While Oregon and Arkansas moved toward exit exams, Arizona took a step toward reason when the legislature passed and Governor Janet Napolitano signed a bill that permits thousands of Arizona high school students to use good grades to augment their state test scores (Examiner, January 2007). The new law continues a policy of allowing students to augment their scores on the state AIMS test with points earned for good course grades.

Though California’s exit exam has been in effect since 2006, this was the first year special needs students had to pass it to get a diploma (Examiner, October 2007). State officials project that this will double the number of students who will be denied diplomas based on the tests, from 40,000 last year to 80,000 this year. About half of all students with disabilities (SWDs) who take the California High School Exit Exam fail it. In response to this crisis for special needs students, Senator Gloria Romero (D-Los Angeles) introduced a bill exempting this year’s special needs students from the graduation requirement. "The exit exam has become more of a trap door for special education students," Romero said. "There still has not been a resolution about the fairness of the exam, and that is why I authored the exemption bill." The bill passed the state Senate and moved to the Assembly in mid-June. Meanwhile, the settlement of a seven-year lawsuit on behalf of SWDs calls for neutral experts to study the exam’s impact on these students and make recommendations.

## Data listing
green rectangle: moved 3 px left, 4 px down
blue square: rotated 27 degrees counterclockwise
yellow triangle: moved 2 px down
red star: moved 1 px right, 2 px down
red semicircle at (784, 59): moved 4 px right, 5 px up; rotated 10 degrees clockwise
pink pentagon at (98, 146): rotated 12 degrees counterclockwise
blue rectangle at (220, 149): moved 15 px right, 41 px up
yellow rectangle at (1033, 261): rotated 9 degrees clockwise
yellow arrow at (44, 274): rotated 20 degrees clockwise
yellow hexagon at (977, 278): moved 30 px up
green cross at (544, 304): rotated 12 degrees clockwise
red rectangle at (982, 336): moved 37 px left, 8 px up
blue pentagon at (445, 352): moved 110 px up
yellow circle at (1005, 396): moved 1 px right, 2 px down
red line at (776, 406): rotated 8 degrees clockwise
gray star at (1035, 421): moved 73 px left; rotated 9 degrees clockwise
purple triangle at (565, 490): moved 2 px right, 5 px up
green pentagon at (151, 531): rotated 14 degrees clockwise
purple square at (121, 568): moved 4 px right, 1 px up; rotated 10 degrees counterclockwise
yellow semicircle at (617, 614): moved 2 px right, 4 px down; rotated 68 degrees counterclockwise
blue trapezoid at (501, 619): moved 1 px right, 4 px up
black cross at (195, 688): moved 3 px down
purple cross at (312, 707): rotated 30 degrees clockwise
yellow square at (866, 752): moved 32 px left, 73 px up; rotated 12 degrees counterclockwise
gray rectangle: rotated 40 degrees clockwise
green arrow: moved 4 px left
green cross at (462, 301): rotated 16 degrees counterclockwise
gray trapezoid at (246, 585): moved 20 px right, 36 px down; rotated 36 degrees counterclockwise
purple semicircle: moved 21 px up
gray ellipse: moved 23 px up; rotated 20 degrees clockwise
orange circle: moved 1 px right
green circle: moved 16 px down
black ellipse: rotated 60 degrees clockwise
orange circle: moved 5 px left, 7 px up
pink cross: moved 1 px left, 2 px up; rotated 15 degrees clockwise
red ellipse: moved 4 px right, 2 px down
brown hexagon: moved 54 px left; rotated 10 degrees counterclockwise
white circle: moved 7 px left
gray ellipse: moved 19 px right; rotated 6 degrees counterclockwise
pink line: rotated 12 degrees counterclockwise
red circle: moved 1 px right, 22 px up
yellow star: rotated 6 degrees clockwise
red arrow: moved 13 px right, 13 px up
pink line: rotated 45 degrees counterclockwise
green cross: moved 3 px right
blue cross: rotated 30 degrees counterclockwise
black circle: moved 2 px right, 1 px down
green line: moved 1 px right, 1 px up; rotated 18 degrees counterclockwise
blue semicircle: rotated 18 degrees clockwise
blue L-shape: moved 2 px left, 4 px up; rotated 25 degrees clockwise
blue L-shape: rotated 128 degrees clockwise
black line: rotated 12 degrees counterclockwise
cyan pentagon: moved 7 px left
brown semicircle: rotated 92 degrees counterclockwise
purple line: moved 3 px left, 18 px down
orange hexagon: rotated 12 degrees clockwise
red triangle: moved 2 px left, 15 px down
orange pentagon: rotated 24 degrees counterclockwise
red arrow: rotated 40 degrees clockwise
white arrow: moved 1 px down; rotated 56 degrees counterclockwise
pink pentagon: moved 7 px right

## Given request
Quote the passage on high school exit exams word for word, from "While Oregon and" to "good course grades.". The listing is separate material and isn't connected to the passage.

## Correct answer
While Oregon and Arkansas moved toward exit exams, Arizona took a step toward reason when the legislature passed and Governor Janet Napolitano signed a bill that permits thousands of Arizona high school students to use good grades to augment their state test scores (Examiner, January 2007). The new law continues a policy of allowing students to augment their scores on the state AIMS test with points earned for good course grades.